So to make a long story stay long, if you want the linker to pick and
choose from an object file, make it a library rather than a plain old
object file.

I'd like to think that linkers did what you said, Leor, but I am still
under the impression that when a linker searches a library (such as
lib1.lib) it looks at the header and finds the name of a function it
is trying to resolve and then includes the entire library. Can it, in
fact, only pull out the function and place it in the exe? I don't
remember us doing that in the OS/360 linker, and the fact that
compiling the functions separately results in smaller exe would seem
to confirm that the entire module is included otherwise.
Of course, this could (and probably is) different with each linker,
making the whole conversation a troll.
Can one of the current developers here confirm that some linker
somewhere does in fact selectively pull function code from libraries
when linking?
I'll try some tests with g++ and report back.
 
L

Leor Zolman

I'd like to think that linkers did what you said, Leor, but I am still
under the impression that when a linker searches a library (such as
lib1.lib) it looks at the header and finds the name of a function it
is trying to resolve and then includes the entire library. Can it, in
fact, only pull out the function and place it in the exe? I don't
remember us doing that in the OS/360 linker, and the fact that
compiling the functions separately results in smaller exe would seem
to confirm that the entire module is included otherwise.
Of course, this could (and probably is) different with each linker,
making the whole conversation a troll.
Can one of the current developers here confirm that some linker
somewhere does in fact selectively pull function code from libraries
when linking?
I'll try some tests with g++ and report back.

Yeah, I wasn't sure exactly how to go about testing this. I'm pretty sure
that at some point in the past I've verified this behavior, but I haven't
really delved into it in ages.

I figured I'd have a better chance at getting accurate size measurements
under Unix, but unfortunately I have no C/C++ development tools in my
Cygwin installation.

So I resorted to good ole' MSVC to see what I could come up with. The
executable size doesn't mean squat with MSVC, because it always seem to
round up for some reason, but I figured there ought to be an option to
print out a symbol table I could search for the usual suspects. I created
the following program, which I compiled once with the log10 call in there
and once without:

//
// does using one fn out of a lib drag in all the others?
//

#include <iostream>
#include <cmath>
using namespace std;

int main()

- - - - - - -

● Work to complete
1/ In the linker discussion, which compiler did the writer turn to after finding no C/C++ development tools in the Cygwin installation?
2/ Please write out the passage of the linker discussion from "Yeah, I wasn't" to "Cygwin installation.", word for word.
The entries have no connection to the linker discussion.

(Entries from a dataset)
- - - - - - -

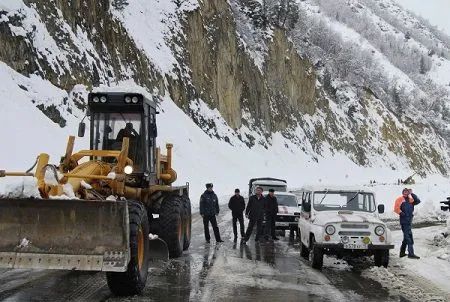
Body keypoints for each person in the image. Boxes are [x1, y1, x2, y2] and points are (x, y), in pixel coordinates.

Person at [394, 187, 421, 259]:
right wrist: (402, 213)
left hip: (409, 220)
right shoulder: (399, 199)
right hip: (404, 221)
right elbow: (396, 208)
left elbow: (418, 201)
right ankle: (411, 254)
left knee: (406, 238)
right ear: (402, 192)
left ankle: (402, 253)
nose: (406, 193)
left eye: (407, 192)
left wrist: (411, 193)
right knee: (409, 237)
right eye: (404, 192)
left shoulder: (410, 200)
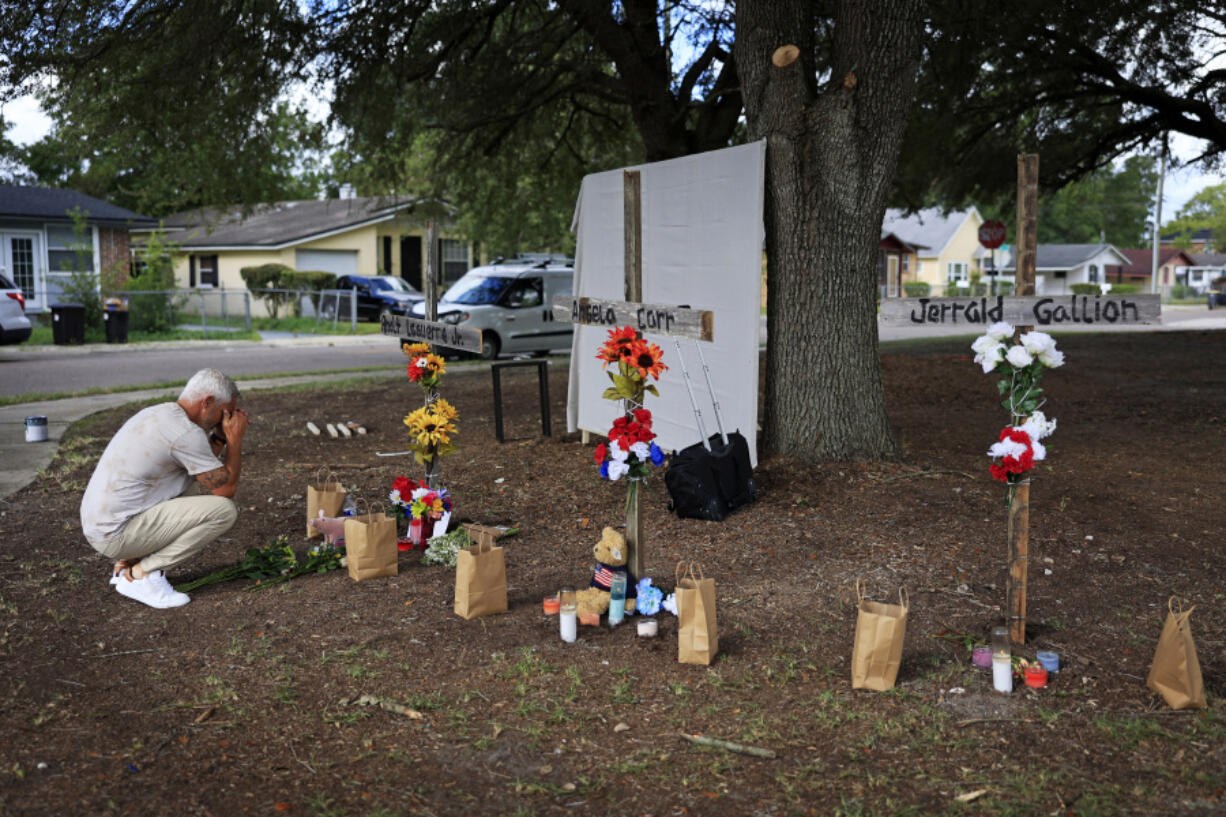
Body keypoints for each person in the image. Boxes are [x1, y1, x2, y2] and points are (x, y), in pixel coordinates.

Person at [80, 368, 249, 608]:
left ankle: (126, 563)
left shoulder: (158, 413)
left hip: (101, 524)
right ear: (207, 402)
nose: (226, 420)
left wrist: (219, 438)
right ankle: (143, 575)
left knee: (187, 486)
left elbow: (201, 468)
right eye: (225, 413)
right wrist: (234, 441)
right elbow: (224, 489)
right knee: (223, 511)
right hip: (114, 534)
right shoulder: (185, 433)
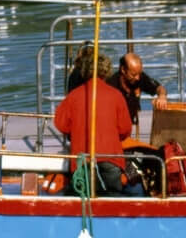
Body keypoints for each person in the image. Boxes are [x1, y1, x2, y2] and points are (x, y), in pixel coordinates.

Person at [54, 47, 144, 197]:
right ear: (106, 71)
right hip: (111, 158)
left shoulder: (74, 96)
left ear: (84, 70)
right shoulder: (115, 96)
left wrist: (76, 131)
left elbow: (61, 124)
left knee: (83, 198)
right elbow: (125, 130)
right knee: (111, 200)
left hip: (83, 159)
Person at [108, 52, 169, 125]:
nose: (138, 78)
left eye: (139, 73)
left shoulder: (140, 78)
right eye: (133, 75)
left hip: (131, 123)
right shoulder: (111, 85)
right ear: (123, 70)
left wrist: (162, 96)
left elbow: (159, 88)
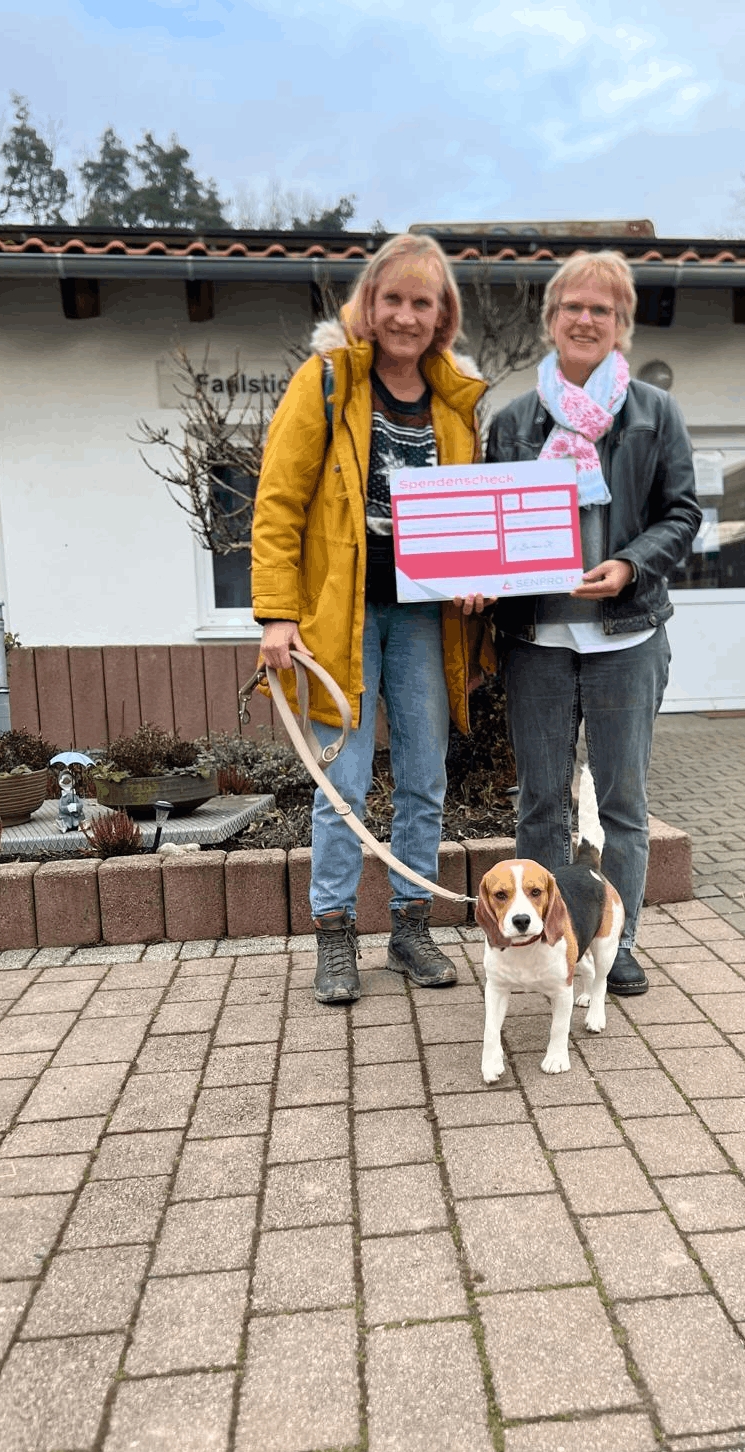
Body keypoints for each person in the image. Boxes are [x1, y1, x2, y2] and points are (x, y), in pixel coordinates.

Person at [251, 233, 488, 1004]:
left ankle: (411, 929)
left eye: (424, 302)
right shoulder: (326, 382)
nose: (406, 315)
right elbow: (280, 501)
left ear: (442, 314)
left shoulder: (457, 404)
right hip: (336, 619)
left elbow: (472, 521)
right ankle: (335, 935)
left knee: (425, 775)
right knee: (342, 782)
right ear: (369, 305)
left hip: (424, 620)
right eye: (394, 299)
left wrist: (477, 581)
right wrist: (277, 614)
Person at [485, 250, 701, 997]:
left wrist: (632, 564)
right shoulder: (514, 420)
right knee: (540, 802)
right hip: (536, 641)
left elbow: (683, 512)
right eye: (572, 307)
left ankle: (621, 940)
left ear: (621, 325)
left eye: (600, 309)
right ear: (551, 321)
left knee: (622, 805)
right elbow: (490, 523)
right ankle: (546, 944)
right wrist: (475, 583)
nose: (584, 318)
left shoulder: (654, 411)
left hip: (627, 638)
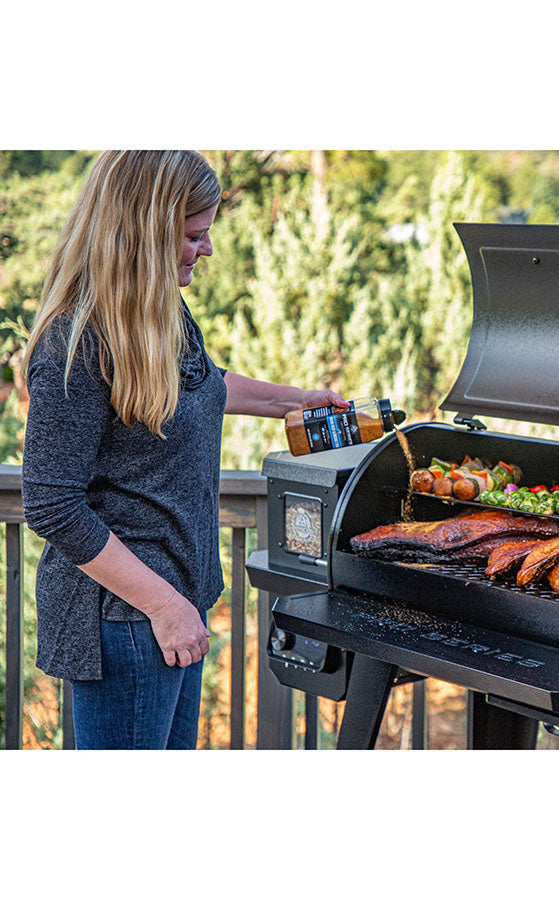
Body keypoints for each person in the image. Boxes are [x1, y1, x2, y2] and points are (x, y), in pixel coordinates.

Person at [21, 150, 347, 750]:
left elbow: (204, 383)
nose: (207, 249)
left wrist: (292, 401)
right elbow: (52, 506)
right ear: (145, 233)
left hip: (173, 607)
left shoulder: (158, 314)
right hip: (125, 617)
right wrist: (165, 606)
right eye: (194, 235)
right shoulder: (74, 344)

- - - - - - -

● Task solutions
1/ MSVC

2/
Yeah, I wasn't sure exactly how to go about testing this. I'm pretty sure
that at some point in the past I've verified this behavior, but I haven't
really delved into it in ages.

I figured I'd have a better chance at getting accurate size measurements
under Unix, but unfortunately I have no C/C++ development tools in my
Cygwin installation.